古いフィルム・カメラで、ありふれた身の回りを撮っています。日常の中の一瞬を捉え、読み解く写真になっていれば・・・

早春の勝島運河にて                       SMC-Takumar 50mm F:1.4 レンズ

勝島運河の護岸に 菜の花が咲いていると品川ケーブルテレビが伝えていた。
早春の勝島運河1607-40
その声に誘われ行ってみたが、2月の後半に入ると菜の花の盛りは過ぎていた。
早春の勝島運河1607-42
梅が見頃を迎えていた。
早春の勝島運河1607-35
鳥が護岸の遊歩道に沢山とまっていた。
ウミネコより少し小さい気がする。
ユリカモメかもしれない。
野鳥撮影はしないので、知識不足、鳥の名はよく知らない。
カメラに付けたSMC-Takumar 50mm F:1.4のレンズの写り具合を確かめたくて撮ってみたまで。
シャープに撮れている。
さすがに良いレンズだと思う。

オート絞りができないので、ピント合わせはF:2.8以下にしないと、
Nikon F のスプリットイメージのスクリーンでは距離合わせできない。
その場合は、中心から外れたマット面でピントを合わせるか、
F:2.8以下であわせてから、撮りたい絞りにし、暗くなったファインダーで構図を確認しシャッターを切ることになる。
一眼レフカメラができた当初のごく初期の使い方になる。
このペンタックス用のレンズ、M42のカメラなら快適に使えるだろうが、
Nikon Fでは オートが利かないので使いづらい。
しかし、名レンズ 使ってみるとさすがと思う。

PCの画面(液晶)やスマホの画面(液晶、有機EL)はRGBの世界。
一方、絵画や写真は 紙や布、板、漆喰などの上に描かれたCMYの世界。
RGB(透過光)とCMY(反射光)では、コントラスト、色の輝き(彩度)は 異なる。

ステンドグラスに描かれた教会の宗教画(RGB)と、
漆喰の上に描かれた宗教画(CMY)をイメージすれば、
軍配は圧倒的にRGBの色世界の方が綺麗だろう。

青写真で焼いた画像をデジタル化すると、CMYからRGBの世界に入る。
すると、コントラストが上がり、くっきりとした画像になる。
色も変化し、明るいブルーの色調になった。
早春の勝島運河 デジタル化した青写真
紙に焼いた画像と見比べると明らかに違う。
PSE(フォットショップエレメント)で色や彩度、コントラストを 変化させ、近づけようとしたが・・・
CMY画像をRGB画像にするのは無理がある。
これが調整を加えた限界。
早春の勝島運河 青写真

テレビがカラーとなり、パソコンが普及し、スマホの時代になると、
映像はRGBで見るのが普通になる。
紙に焼いた写真は段々とマイナーものになる。
デジタルカメラが普及し始めた2000年頃からプリンターで写真を作ることが増えてくる。
それに伴い印画紙に焼き付けた写真は少なくなる。

しかし、一時流行ったデジタル写真のプリント自体も、この10年、減ってきているようだ。
ヨドバシやビッグカメラの写真コーナー棚のアルバムの数、種類が減ってきている。
おそらく、プリントする枚数が減り、多くは記憶媒体(USBやハードディスクなど)に保存されているだけなのだろう。
RGBの写真は綺麗で鮮やか、コントラストも高いし善いこと尽くめだが、長時間見続けることはできない。
精々数十秒が限界。

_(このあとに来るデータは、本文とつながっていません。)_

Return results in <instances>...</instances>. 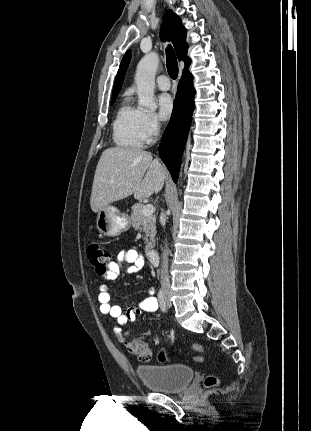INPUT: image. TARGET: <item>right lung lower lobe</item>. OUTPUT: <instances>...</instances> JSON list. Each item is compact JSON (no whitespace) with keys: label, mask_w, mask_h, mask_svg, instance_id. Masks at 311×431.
I'll return each mask as SVG.
<instances>
[{"label":"right lung lower lobe","mask_w":311,"mask_h":431,"mask_svg":"<svg viewBox=\"0 0 311 431\" xmlns=\"http://www.w3.org/2000/svg\"><path fill=\"white\" fill-rule=\"evenodd\" d=\"M194 94L192 75L186 72L179 82L171 119L159 145L161 159L170 171L174 182L178 178L180 158L188 135L194 108Z\"/></svg>","instance_id":"right-lung-lower-lobe-1"}]
</instances>
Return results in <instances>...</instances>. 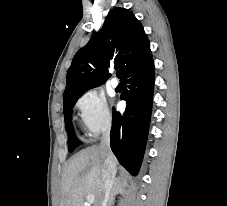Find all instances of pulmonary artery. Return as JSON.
<instances>
[{
  "label": "pulmonary artery",
  "mask_w": 227,
  "mask_h": 206,
  "mask_svg": "<svg viewBox=\"0 0 227 206\" xmlns=\"http://www.w3.org/2000/svg\"><path fill=\"white\" fill-rule=\"evenodd\" d=\"M119 82L116 78H112L110 80V85L113 87V88H116L118 86Z\"/></svg>",
  "instance_id": "1"
}]
</instances>
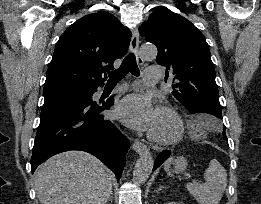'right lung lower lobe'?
Here are the masks:
<instances>
[{"mask_svg": "<svg viewBox=\"0 0 261 204\" xmlns=\"http://www.w3.org/2000/svg\"><path fill=\"white\" fill-rule=\"evenodd\" d=\"M96 91L97 88L84 91L83 95L44 102L31 158L32 173L55 154L82 150L100 159L119 180L130 143L101 114L110 108L113 98L101 106L92 100Z\"/></svg>", "mask_w": 261, "mask_h": 204, "instance_id": "right-lung-lower-lobe-1", "label": "right lung lower lobe"}]
</instances>
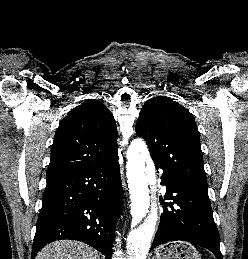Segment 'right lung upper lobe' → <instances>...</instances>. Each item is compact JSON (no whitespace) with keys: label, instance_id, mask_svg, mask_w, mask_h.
I'll return each mask as SVG.
<instances>
[{"label":"right lung upper lobe","instance_id":"right-lung-upper-lobe-1","mask_svg":"<svg viewBox=\"0 0 248 259\" xmlns=\"http://www.w3.org/2000/svg\"><path fill=\"white\" fill-rule=\"evenodd\" d=\"M117 137L114 117L103 103L75 107L56 131L47 177L108 161L117 155Z\"/></svg>","mask_w":248,"mask_h":259}]
</instances>
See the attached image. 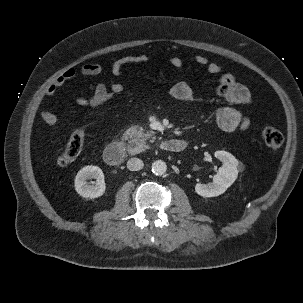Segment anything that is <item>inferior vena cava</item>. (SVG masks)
<instances>
[{
    "mask_svg": "<svg viewBox=\"0 0 303 303\" xmlns=\"http://www.w3.org/2000/svg\"><path fill=\"white\" fill-rule=\"evenodd\" d=\"M143 166H144V163L139 158H131L127 162V168L130 171H138V170L142 169Z\"/></svg>",
    "mask_w": 303,
    "mask_h": 303,
    "instance_id": "inferior-vena-cava-1",
    "label": "inferior vena cava"
}]
</instances>
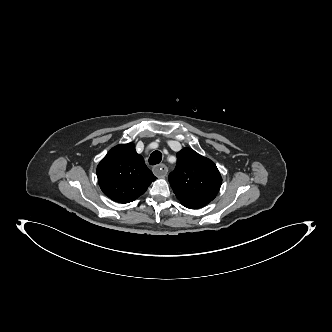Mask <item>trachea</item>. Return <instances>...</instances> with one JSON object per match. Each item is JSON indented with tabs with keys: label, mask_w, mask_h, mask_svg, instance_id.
<instances>
[{
	"label": "trachea",
	"mask_w": 332,
	"mask_h": 332,
	"mask_svg": "<svg viewBox=\"0 0 332 332\" xmlns=\"http://www.w3.org/2000/svg\"><path fill=\"white\" fill-rule=\"evenodd\" d=\"M162 160V154L160 151H154L149 157V164L156 165Z\"/></svg>",
	"instance_id": "3493384b"
}]
</instances>
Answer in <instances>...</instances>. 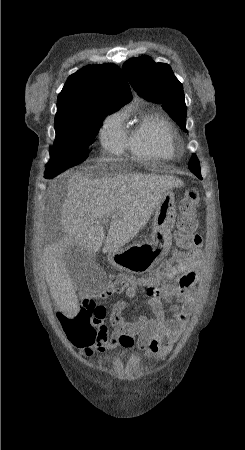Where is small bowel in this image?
Wrapping results in <instances>:
<instances>
[{
    "label": "small bowel",
    "mask_w": 245,
    "mask_h": 450,
    "mask_svg": "<svg viewBox=\"0 0 245 450\" xmlns=\"http://www.w3.org/2000/svg\"><path fill=\"white\" fill-rule=\"evenodd\" d=\"M202 257V250H191L175 263L166 265L162 274L137 279L124 289L129 298L136 296L139 291L146 294L145 304L152 314L151 317L139 315L131 321H126L123 318V312L127 304L125 301H117L110 314L111 330L103 321L96 328L97 336L94 342L74 344L90 356L93 349L103 353L119 343L125 344L124 335L137 334L138 348L143 350L145 359L167 356L179 339L193 311L195 304L193 291L197 276L203 267ZM150 277H153L152 282L149 281ZM160 280H162L161 284L156 283ZM111 290L106 288L98 297H109ZM165 303H169V317L163 313ZM76 312L74 296L62 297L57 305L56 319L62 326L64 318Z\"/></svg>",
    "instance_id": "obj_1"
}]
</instances>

(数秒かも)
紙に焼いた写真だと 気に入ると数分間は見続ける。
そして写真をながく見ていると、なるほどという気づきがある。
でも モニターに映し出された映像にはそれがない。
RGBの華美な映像に 眼は食傷気味、
耐えられなくなり、次の画像へ眼はせかされる。
そんな経験ありませんか?
今の人は、RGBの映像の世界で育ってきているので 気にしないのかもしれないが・・・
なにか大切なものを失ってはいないだろうか?

写真は紙に焼いた手作りが一番面白い。
同じ色調、同じトーンにすることも難しい。
一枚一枚に 撮影者の狙い、美意識が込められる。
これが写真だろう。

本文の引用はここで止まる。